C’est juste une punition et je l’ai méritée.

Mais que faut-il faire pour que ça s’arrête ?

C’est juste une punition et je l’ai méritée.

Il y a des gens qui endurent cent fois pire.

C’est juste une punition et je l’ai méritée.

Je n’en peux plus.

C’est juste une punition et je l’ai méritée.

Oh non, je n’en peux plus.

C’est juste une punition et je l’aie méritée.

Suis-je fort ?

C’est juste une punition et je l’ai méritée.

Non, si je ne sais pas résister à ce mal, alors je ne suis pas fort. Alors, je ne suis pas fort comme je veux l’être. Alors, je ne suis pas fort comme Anha le pense.

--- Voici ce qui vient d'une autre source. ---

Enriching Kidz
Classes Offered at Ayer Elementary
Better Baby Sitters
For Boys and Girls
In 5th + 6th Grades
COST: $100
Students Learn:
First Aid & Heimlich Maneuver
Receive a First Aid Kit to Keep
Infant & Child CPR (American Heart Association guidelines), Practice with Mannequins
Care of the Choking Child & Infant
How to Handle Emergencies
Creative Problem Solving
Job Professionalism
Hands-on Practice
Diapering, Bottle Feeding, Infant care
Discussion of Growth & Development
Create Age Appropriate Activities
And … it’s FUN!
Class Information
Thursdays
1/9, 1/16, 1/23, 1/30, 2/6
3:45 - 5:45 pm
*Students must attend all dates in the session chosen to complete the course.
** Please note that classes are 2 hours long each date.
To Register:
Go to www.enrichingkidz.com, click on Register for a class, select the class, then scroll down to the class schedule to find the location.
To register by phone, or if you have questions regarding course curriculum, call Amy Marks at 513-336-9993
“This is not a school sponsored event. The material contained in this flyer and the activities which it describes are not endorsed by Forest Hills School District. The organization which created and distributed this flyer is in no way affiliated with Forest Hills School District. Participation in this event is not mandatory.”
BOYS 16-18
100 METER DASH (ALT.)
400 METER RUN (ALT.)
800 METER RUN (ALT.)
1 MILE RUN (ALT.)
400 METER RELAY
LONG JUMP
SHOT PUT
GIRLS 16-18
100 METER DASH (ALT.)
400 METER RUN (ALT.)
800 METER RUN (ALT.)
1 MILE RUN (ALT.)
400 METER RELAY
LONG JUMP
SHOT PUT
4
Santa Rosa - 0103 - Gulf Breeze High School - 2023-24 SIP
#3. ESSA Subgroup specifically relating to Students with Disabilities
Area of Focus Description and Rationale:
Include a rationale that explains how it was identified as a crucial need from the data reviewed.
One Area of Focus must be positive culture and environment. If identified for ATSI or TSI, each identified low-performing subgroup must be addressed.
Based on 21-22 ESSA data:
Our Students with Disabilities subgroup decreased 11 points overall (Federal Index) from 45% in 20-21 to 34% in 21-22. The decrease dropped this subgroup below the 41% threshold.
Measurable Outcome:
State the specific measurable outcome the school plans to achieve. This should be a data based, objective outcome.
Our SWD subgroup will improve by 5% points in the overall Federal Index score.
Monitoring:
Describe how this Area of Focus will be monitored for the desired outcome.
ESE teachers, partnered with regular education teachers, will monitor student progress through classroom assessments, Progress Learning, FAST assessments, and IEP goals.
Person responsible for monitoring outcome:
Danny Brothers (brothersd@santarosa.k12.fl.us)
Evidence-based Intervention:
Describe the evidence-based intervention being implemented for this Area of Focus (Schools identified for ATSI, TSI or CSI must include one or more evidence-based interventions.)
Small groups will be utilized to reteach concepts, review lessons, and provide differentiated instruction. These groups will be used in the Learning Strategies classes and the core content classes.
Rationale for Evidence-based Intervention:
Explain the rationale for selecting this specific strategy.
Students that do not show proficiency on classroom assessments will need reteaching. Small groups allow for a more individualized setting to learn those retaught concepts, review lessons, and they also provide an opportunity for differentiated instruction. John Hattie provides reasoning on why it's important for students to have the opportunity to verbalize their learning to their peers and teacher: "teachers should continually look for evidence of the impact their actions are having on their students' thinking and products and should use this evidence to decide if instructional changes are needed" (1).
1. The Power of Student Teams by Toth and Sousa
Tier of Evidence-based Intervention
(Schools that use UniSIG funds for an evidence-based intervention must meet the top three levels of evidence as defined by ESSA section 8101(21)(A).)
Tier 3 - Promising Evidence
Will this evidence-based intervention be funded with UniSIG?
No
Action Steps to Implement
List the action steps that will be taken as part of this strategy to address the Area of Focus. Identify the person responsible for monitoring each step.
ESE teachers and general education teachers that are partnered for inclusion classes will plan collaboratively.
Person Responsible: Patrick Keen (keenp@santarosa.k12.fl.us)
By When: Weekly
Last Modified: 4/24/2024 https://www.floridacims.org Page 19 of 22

C’est juste une punition et je l’ai méritée.

Je suis faible ! Je ne suis pas digne de recevoir les enseignements d’Anha !

C’est juste une punition et je l’ai méritée.

Je veux qu’Anha dise que je sois fort. Je veux qu’il soit fier de moi !

C’est juste une punition et je l’ai méritée.

Je veux lui prouver que j’ai compris. Que je sais ce qu’est la vie. Je veux résister à ce mal. Et je vais le faire.

C’est juste une punition et je l’ai méritée.

Je suis fort. Je n’ai pas le droit de me plaindre. Je dois regarder ma sentence en face et l’affronter la tête haute.

C’est juste … le trou noir.

v

Je me suis évanoui quelques minutes, et maintenant je me réveille.

Je me sens vide. Mon cerveau comme mes yeux.

Je regarde sans le voir le cadre avec une photo de mes parents accroché sur le mur en face de mon lit, sans penser à rien.

v

- Hey, salut, on m’a dit que t’étais malade.

Je sors de ma torpeur et voit Joey debout à côté de mon lit.

- Comment tu vas ?, demande-il.

- Pas terrible, je réponds.

- Ouais, ouais, je vois ça. Tiens, je t’ai apporté ça pour te remonter le moral.

Il me tend un paquet d’Oréos glacés.

- Merci, je dis en l’ouvrant.

Je lui tends un Oréo puis en mets un dans ma bouche.

- Bon sorry mais j’ai des devoirs. Remets-toi bien, dit-il

- C’est rien, merci d’être passé.

Joey repart.

Je termine mes Oréos quand arrive Marc. Il se laisse tomber sur ma chaise.

- Salut, mec, ça va mieux ?, demande-il.

- Bof, je réponds. Quoi de neuf à l’école ?

- Georges a passé toutes les vacances à écrire un poème à Mila. Il a voulu le mettre dans son casier mais il s’est trompé de casier.

J’éclate de rire.

- Il l’a mis dans le casier de qui, je demande.

- On sait pas trop. C’est peut-être celui d’un rhéto. On a aussi eu l’interro d’histoire et elle était méga dure.

- Ah… et celle de français ?

- La prof n’était pas là.

Nous continuons à discuter comme cela pendant vingt minutes, puis Marc sort de la chambre.

v

Les jours suivants, je me remets peu à peu, pas à pas, de ma grippe. Je ne suis complètement guéri que le samedi.